Il Tribunale Supremo spagnolo ha negato l’amnistia a Carles Puigdemont
Ha stabilito che non può essere applicata al reato di appropriazione indebita di fondi pubblici, del quale è accusato tra gli altri anche il leader indipendentista catalano: resterà ricercato dalla giustizia spagnola
Lunedì il Tribunale Supremo spagnolo ha negato la concessione dell’amnistia a Carles Puigdemont, il leader indipendentista catalano che nel 2017 fu uno dei principali organizzatori di un referendum illegale per l’indipendenza della Catalogna. Per sfuggire alle conseguenze giudiziarie di quello che aveva fatto, Puigdemont scappò in Belgio e da quel momento non è mai più tornato in Spagna: se l’avesse fatto sarebbe stato arrestato. Il Tribunale ha inoltre deciso di mantenere validi i mandati di arresto anche contro altri leader indipendentisti, tra cui Toni Comín e Lluís Puig, due ex collaboratori di Puigdemont che come lui fuggirono all’estero dopo il referendum.
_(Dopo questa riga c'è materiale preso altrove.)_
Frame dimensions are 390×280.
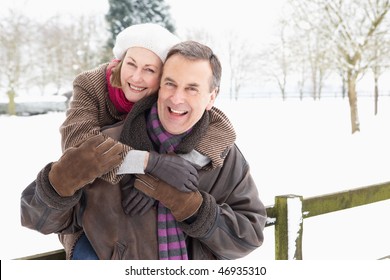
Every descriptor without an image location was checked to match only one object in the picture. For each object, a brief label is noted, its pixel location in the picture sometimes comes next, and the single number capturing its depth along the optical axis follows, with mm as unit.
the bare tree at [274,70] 45812
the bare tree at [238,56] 50938
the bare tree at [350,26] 15789
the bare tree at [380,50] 16000
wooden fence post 2721
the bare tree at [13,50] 25078
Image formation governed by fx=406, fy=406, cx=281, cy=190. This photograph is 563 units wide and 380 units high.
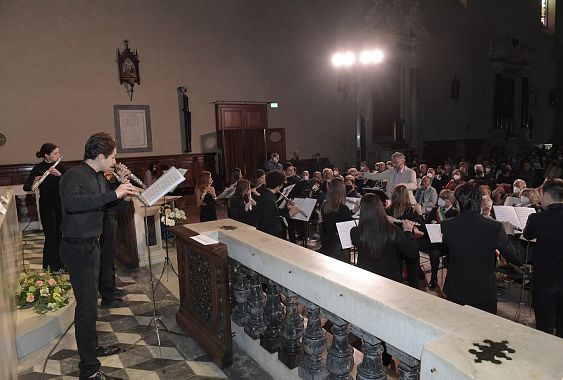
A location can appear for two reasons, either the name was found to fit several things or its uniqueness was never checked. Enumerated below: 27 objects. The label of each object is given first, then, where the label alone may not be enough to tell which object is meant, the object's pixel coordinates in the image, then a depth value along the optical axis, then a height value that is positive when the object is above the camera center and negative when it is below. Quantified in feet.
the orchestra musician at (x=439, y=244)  17.58 -4.39
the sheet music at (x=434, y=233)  15.43 -3.42
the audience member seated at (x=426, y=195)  23.72 -3.14
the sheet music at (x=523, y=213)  15.57 -2.84
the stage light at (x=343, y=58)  35.63 +7.86
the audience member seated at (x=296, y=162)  43.98 -1.60
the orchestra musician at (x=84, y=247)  9.54 -2.17
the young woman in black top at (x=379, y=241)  10.52 -2.53
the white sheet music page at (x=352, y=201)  20.39 -2.81
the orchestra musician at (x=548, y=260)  10.09 -3.04
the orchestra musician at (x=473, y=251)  9.25 -2.52
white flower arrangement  21.43 -3.45
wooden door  42.91 +1.35
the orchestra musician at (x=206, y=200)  21.17 -2.58
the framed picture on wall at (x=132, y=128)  37.24 +2.35
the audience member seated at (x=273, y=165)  37.43 -1.59
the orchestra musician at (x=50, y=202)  17.15 -1.96
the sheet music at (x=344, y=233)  14.26 -3.06
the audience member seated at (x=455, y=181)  25.91 -2.51
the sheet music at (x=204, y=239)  10.18 -2.27
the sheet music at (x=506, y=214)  15.93 -2.93
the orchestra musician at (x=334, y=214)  15.23 -2.56
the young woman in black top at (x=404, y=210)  15.87 -2.64
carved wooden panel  9.73 -3.79
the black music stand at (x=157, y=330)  11.39 -5.44
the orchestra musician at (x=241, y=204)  18.40 -2.50
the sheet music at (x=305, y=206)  19.89 -2.93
Lo scorso maggio il governo del primo ministro spagnolo Pedro Sánchez aveva approvato in via definitiva una legge per concedere l’amnistia ai leader indipendentisti catalani che in passato sono stati incriminati o hanno subìto procedimenti giudiziari per le loro azioni a favore dell’indipendenza. Il Tribunale ha però stabilito la legge non si applicherà a uno dei reati di cui è accusato Puigdemont, ossia l’appropriazione indebita di fondi pubblici: Puigdemont quindi rimane ricercato dalla giustizia spagnola e se tornasse in Spagna verrebbe arrestato. Dopo aver appreso la notizia, Puidgemont ha scritto su X: “La Toga Nostra”, un riferimento all’organizzazione mafiosa Cosa Nostra.
Secondo il Tribunale, il reato di appropriazione indebita di fondi pubblici non può godere dell’amnistia se viene compiuto a scopo di lucro, ossia se porta i colpevoli a ottenere un beneficio finanziario personale, oppure se danneggia gli interessi finanziari dell’Unione Europea. Secondo i giudici l’accusa contro Puigdemont, relativa ai fondi usati per organizzare il referendum per l’indipendenza nel 2017, rientra in entrambe queste situazioni.
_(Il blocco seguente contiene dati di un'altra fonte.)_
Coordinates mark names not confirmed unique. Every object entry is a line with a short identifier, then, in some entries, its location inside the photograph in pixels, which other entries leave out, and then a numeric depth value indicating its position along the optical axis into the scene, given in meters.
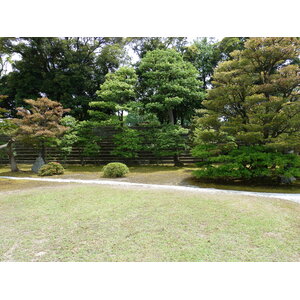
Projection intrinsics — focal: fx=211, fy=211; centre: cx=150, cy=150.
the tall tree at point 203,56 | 14.73
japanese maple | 9.10
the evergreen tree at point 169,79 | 11.26
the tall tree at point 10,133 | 8.27
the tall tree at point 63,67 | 14.17
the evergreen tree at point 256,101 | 6.37
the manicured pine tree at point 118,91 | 11.32
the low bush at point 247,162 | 6.28
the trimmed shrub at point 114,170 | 8.43
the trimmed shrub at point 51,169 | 9.01
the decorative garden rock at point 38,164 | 10.01
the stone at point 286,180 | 6.88
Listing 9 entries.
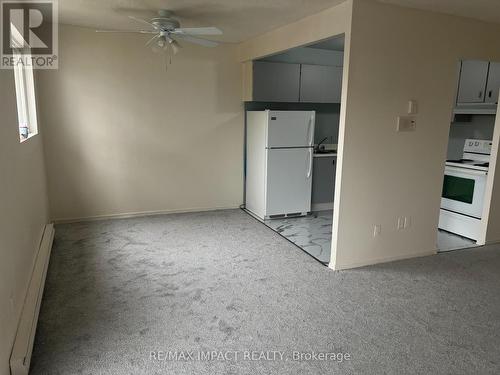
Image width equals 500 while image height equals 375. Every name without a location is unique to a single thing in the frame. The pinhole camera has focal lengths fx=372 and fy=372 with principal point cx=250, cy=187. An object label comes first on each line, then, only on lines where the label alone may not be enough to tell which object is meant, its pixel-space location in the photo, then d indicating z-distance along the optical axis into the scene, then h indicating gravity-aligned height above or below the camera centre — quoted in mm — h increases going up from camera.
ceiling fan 3494 +815
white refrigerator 5055 -552
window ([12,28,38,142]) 3754 +216
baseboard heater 2039 -1313
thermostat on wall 3584 +1
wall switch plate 3584 +163
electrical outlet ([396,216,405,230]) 3801 -1001
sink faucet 5998 -361
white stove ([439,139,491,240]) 4387 -791
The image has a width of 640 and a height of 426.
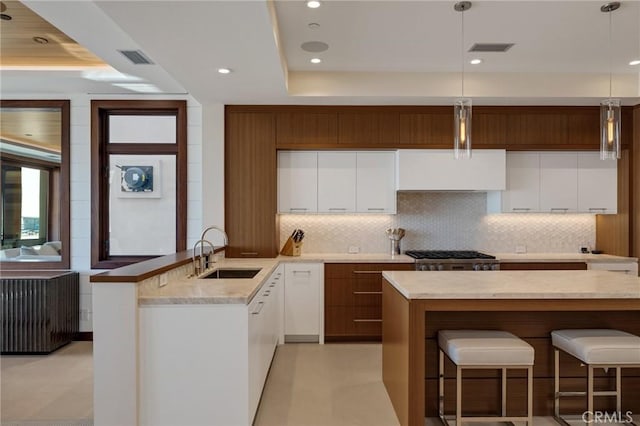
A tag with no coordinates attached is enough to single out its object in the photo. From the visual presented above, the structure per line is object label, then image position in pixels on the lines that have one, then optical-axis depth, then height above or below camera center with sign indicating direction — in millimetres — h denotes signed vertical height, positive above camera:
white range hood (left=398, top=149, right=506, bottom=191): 4559 +497
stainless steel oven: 4246 -568
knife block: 4723 -457
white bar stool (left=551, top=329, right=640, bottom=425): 2271 -835
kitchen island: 2309 -741
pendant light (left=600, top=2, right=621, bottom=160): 2826 +646
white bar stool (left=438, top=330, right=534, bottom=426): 2258 -845
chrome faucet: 3289 -469
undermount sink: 3605 -579
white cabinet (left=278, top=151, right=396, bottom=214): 4668 +338
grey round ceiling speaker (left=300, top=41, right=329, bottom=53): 3500 +1543
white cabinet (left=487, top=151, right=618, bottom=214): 4691 +356
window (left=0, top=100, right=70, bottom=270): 4566 +331
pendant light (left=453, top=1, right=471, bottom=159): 2838 +669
La legge sull’amnistia era l’elemento centrale dell’accordo di governo fra Junts per Catalunya, il partito indipendentista catalano di Puigdemont, e il Partito socialista spagnolo (PSOE). L’accordo era stato fatto lo scorso novembre e aveva portato alla formazione dell’attuale governo, guidato da Sánchez. Era però stato molto criticato, sia da partiti di destra che di sinistra. Prevede la cancellazione della responsabilità penale, amministrativa e contabile per più di 300 leader e attivisti indipendentisti incriminati di vari reati, e anche per 73 poliziotti sotto processo per le eccessive violenze commesse contro i manifestanti indipendentisti nei giorni del referendum del 2017.
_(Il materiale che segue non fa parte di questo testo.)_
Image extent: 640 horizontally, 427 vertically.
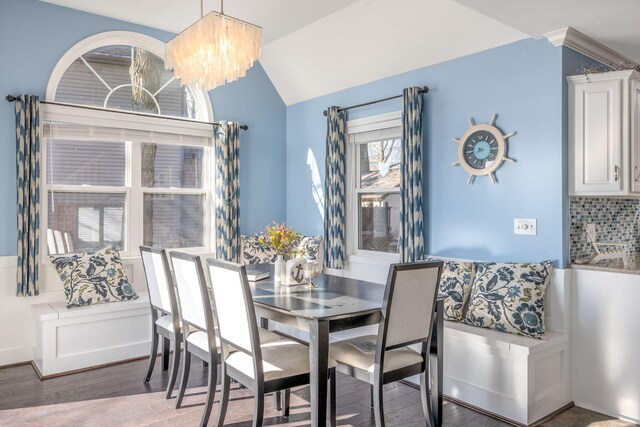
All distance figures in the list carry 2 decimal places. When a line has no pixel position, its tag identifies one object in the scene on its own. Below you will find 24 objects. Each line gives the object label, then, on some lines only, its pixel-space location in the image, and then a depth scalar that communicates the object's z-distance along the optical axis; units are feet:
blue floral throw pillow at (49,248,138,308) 12.62
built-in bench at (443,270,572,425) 9.38
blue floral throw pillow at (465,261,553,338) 9.96
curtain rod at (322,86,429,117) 13.00
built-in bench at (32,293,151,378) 11.84
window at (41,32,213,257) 13.67
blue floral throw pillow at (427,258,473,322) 11.05
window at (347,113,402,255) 14.58
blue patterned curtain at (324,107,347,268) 15.53
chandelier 9.20
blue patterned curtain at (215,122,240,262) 15.97
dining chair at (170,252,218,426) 8.98
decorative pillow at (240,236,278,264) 16.44
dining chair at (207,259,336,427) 7.67
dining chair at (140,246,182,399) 10.42
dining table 7.52
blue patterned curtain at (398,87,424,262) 12.95
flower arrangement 10.30
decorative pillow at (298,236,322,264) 16.22
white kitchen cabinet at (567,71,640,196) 10.22
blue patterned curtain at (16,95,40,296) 12.41
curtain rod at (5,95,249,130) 12.40
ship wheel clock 11.36
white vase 10.55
Il primo a beneficiarne, a fine giugno, era stato Miquel Buch, un esponente di Junts per Catalunya che fu condannato a quattro anni e mezzo di carcere e a 20 anni di interdizione dai pubblici uffici per aver usato impropriamente fondi pubblici e per aver commesso atti contrari al proprio dovere d’ufficio. Insieme a Buch era stato scagionato anche l’agente Lluís Escolà, un ex membro dei Mossos d’Esquadra, il corpo di polizia regionale catalano, che in precedenza era stato condannato a quattro anni di carcere.
In questo caso l’applicazione dell’amnistia era stata decisa dal Tribunale Superiore della Catalogna (TSJC), il massimo organo di giustizia della comunità autonoma spagnola, e non dal Tribunale Supremo nazionale: il TSJC ha ritenuto che Buch avesse usato impropriamente fondi pubblici non per arricchirsi, ma per facilitare l’ottenimento dell’indipendenza.